Data for review =>
--

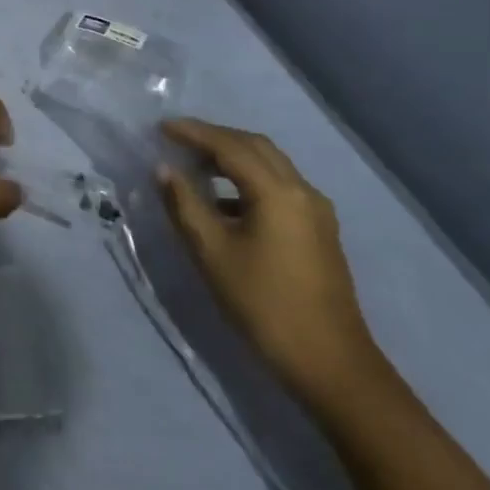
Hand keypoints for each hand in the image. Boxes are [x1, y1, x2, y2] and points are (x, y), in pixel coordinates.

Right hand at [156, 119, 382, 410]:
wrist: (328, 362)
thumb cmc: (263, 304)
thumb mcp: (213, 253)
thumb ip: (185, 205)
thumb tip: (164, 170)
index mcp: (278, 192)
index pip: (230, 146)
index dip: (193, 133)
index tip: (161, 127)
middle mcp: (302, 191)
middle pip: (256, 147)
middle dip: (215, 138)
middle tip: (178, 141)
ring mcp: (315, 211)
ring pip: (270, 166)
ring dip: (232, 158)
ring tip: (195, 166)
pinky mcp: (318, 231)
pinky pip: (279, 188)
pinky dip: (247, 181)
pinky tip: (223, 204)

--

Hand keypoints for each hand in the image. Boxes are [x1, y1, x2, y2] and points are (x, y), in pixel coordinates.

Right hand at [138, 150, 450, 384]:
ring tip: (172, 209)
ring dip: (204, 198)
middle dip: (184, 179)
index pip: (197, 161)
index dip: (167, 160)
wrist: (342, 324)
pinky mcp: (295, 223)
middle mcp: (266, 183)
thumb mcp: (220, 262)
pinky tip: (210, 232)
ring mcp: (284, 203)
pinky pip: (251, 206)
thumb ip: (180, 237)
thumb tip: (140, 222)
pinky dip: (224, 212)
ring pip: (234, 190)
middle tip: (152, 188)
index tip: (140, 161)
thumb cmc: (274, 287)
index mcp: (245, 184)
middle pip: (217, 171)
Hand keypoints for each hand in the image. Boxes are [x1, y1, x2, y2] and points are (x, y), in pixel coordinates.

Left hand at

--

What you need to do => Once the line with "index dip: (193, 133)" is found in the records above, print exactly that line and every line after it through the line with "pinky tip: (223, 204)".

Answer section =>
index dip: (193, 133)
index tip: (161, 127)
middle mcp: (302, 191)
middle pip: (256, 147)
middle dip: (215, 138)
middle tip: (178, 141)
ring mcp: (315, 211)
ring pip: (270, 166)
ring dip: (232, 158)
ring tip: (195, 166)
pinky mcp: (318, 231)
pinky pip: (279, 188)
pinky dip: (247, 181)
pinky tip: (223, 204)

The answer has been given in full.